We've chosen our weather window and hope it's a good one! At 15.00 yesterday we said our farewell to Cape Town and started our journey north, the first passage being to the island of St Helena - 1,700 miles to the north west. It was a beautiful day as we looked back on Table Mountain - not a cloud in the sky. Alas there was also no wind, so the passage started with 5 hours of motoring in a calm sea with a gentle south westerly swell. The calm sea did make it good for watching wildlife as we crossed Table Bay and the wildlife did put on a good show. Lots of fur seals popped up, sticking their heads way out of the water to see what was going on, and quite a few just lay on their backs with their flippers in the air. No, they weren't dead. Don't know why they do that unless the water is so cold (which it is) that they want to warm their hands and feet up in the sun! Quite a few African Penguins came to the surface within a few feet of us and a pod of Dusky dolphins came to play round the boat. A whale blew a few times in the distance and we motored through several flocks of sea birds resting on the surface. So all in all not a bad show.

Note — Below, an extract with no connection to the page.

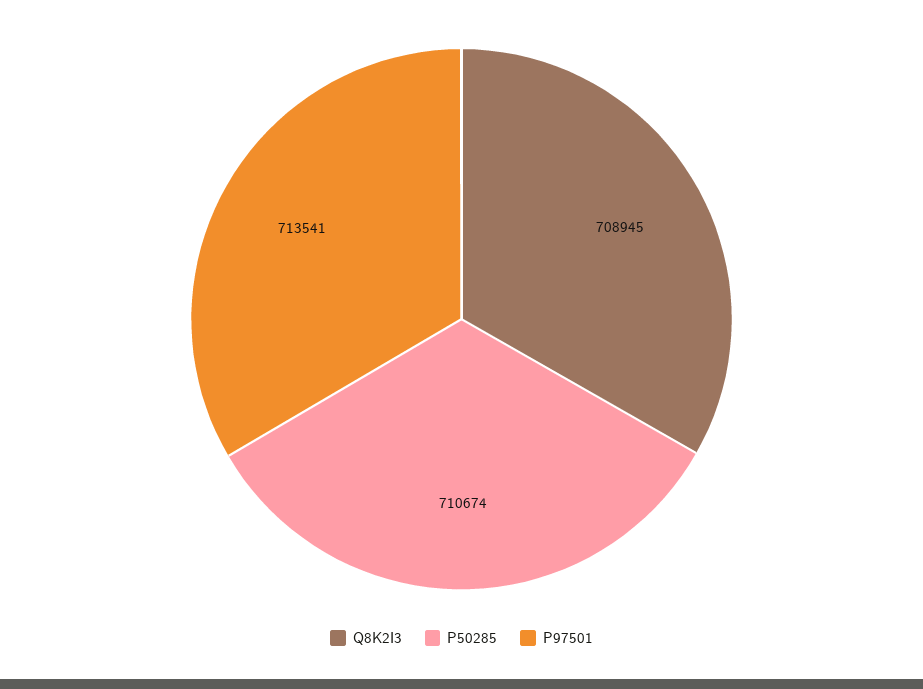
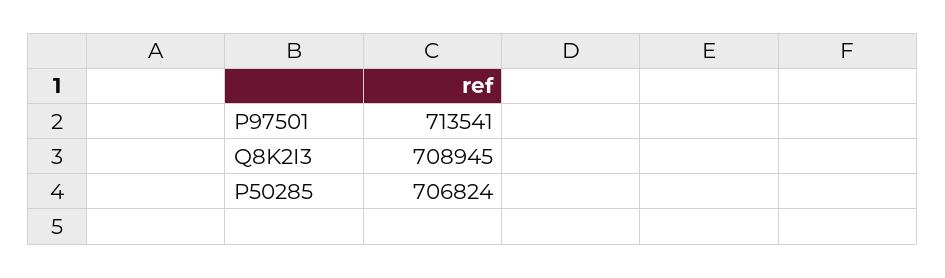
P50285: 710674 -> 706824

The wind then came up as darkness fell and we sailed under our big outer genoa until it was in the low twenties and switched to the working genoa. The wind reached the high twenties for a while and the sea rose to 3 to 4 metres with the occasional breaking wave roaring across behind us. Starting later in the day we decided to sail under-canvassed during the night, just to get back into the swing of things. The one advantage of leaving later in the month than we had hoped is that we've missed the new moon and now almost have a full moon. And with no clouds it was a beautiful night sailing under the light of the moon. But no clouds meant nothing to keep the warmth of the day in. The temperature plummeted and it was mighty cold, despite having 5 layers of clothes on including thermals! We encountered several ships during the night and called up a couple that were going to pass very close to check they had seen us and were going to maintain their course. Both responded positively, saying they would keep clear, which was good. Although as a sailing ship we have the right of way, we do our best to keep out of their way if we can. Today has been another beautiful day with not a cloud in the sky. The wind has dropped down to around 10-12kts and we're making around 5.5kts under both headsails (the outer genoa being poled out to windward). The good news is that the sea has gone down and we're not rolling as badly as last night. Having the second genoa up also helps balance the boat and reduce rolling. Although it's sunny, it's still not very warm and we're looking forward to the temperatures going up as we head north (that still doesn't sound quite right). We're in the Benguela current which is a cold water current bringing cold water up from the south, so that doesn't help the temperature. It runs up the West coast of Africa and does help the speed a little. It's not fast like the Agulhas current on the East coast, but gives perhaps 0.5 to 1kt and every little helps! The position in the Subject heading is our noon position today and we covered 110 miles since 15.00 yesterday, so an okay start.